Another class of drugs decreases thyroid hormone secretion. The thionamides proplythiouracil and methimazole are potent inhibitors of thyroid hormone synthesis and are used to treat hyperthyroidism. This class also includes iodine and iodine-containing agents, which can suppress thyroid hormone secretion in patients with underlying defective thyroid glands (e.g., Hashimoto’s disease). It also includes some of the same drugs that cause thyroiditis, including amiodarone, lithium, and interferon alpha and IL-2. During drug-induced thyroiditis, the initial thyrotoxic phase is followed by a phase of reduced thyroid hormone secretion until the injured gland can recover synthetic function. The tyrosine kinase inhibitor, sunitinib, used to treat renal cancer and gastrointestinal stromal tumor, and aminoglutethamide, used to treat adrenal cancer, have also been reported to decrease thyroid hormone secretion.

A number of agents decrease thyroid hormone absorption from the gastrointestinal tract, including drugs commonly prescribed for elderly patients like calcium, ferrous sulfate, and proton pump inhibitors.

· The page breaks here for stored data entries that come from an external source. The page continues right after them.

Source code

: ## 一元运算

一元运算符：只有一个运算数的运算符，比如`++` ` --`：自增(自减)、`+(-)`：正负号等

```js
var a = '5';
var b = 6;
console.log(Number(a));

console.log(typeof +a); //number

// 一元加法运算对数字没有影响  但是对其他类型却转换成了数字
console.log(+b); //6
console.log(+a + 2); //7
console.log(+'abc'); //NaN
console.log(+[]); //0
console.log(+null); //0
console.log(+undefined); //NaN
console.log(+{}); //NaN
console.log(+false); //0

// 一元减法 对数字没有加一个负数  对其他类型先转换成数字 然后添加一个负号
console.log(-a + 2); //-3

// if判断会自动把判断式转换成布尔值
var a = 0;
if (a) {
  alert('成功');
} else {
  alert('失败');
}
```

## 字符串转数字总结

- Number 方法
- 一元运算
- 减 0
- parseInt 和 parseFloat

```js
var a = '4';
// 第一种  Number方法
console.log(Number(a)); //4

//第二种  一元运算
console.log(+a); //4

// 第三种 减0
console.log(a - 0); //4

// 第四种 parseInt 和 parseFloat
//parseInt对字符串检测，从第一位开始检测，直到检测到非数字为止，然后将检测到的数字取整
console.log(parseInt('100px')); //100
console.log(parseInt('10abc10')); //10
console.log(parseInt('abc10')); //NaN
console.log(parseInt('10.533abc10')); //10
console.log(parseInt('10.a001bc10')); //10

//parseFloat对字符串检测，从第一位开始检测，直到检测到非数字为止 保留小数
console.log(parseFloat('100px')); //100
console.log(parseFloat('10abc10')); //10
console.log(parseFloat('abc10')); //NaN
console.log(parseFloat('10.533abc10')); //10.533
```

These drugs do not affect thyroid hormone levels in euthyroid subjects, but they can lead to thyroxine malabsorption in patients taking exogenous thyroxine. Thyroxine should be given separately from these drugs, and the dose may have to be increased as well.

Drugs that cause increased serum TBG levels lead to increases in serum total T4 and total T3. Free T4, free T3, and TSH levels remain normal, attesting to the patient’s euthyroid state. The most common cause of increased serum TBG and T4 concentrations in postmenopausal women is estrogen replacement therapy. The serum TBG concentration is increased by 30% to 50% in women receiving 0.625 mg of conjugated estrogen daily. Less common are drugs that lower serum TBG (and therefore total T4 and total T3) levels.

Other drugs inhibit thyroid hormone binding to TBG and other transport proteins. Like agents that decrease TBG levels, this inhibition causes low total T4 levels, with normal free T4 and TSH levels, with the patient remaining euthyroid. The most frequently prescribed drugs in this category include high-dose aspirin or salsalate, high-dose furosemide, and heparin.

Drugs that inhibit 5′ deiodinase activity include propylthiouracil, amiodarone, propronolol, and glucocorticoids. These agents block T4 to T3 conversion, but do not lead to clinical thyroid disease in euthyroid subjects.

The activity of the hepatic microsomal enzymes that metabolize T4 and T3 is increased by phenobarbital, rifampin, phenytoin, and carbamazepine. Hypothyroid patients treated with levothyroxine may become hypothyroid again when these agents are administered, and some patients require substantial increases of thyroxine dose.

Definition

Hypothyroidism is a general term that refers to a state of decreased thyroid hormone availability to peripheral tissues. Overt hypothyroidism occurs when serum FT4 levels are below the normal range and usually is associated with some symptoms of hypothyroidism. Mild thyroid failure with an elevated serum TSH level and normal FT4 concentration is referred to as subclinical (biochemical) hypothyroidism. Subclinical hypothyroidism is discussed in depth at the end of this section.

Prevalence

The prevalence of hypothyroidism varies based on the population under study (i.e., geriatric inpatient vs. primary care setting), age range, ethnicity, iodine content of the diet, and prevalence of antithyroid antibodies. In patients older than 60 years of age in the general population, the incidence of overt hypothyroidism is 2.3% to 10.3%. As dietary iodine intake increases, these rates also increase as a result of iodine effects to suppress the thyroid gland. In a comparative study of healthy elderly female patients, the prevalence of hypothyroidism in Regio Emilia, Italy, where there is low dietary iodine intake, was 0.9%, whereas a prevalence of 14% was found in Worcester, Massachusetts, where the dietary iodine is much higher.

Etiology and Pathogenesis

Table 108-3 lists the main causes of hypothyroidism. Primary hypothyroidism accounts for the vast majority of cases of thyroid failure. Less than 1% of cases are caused by central hypothyroidism.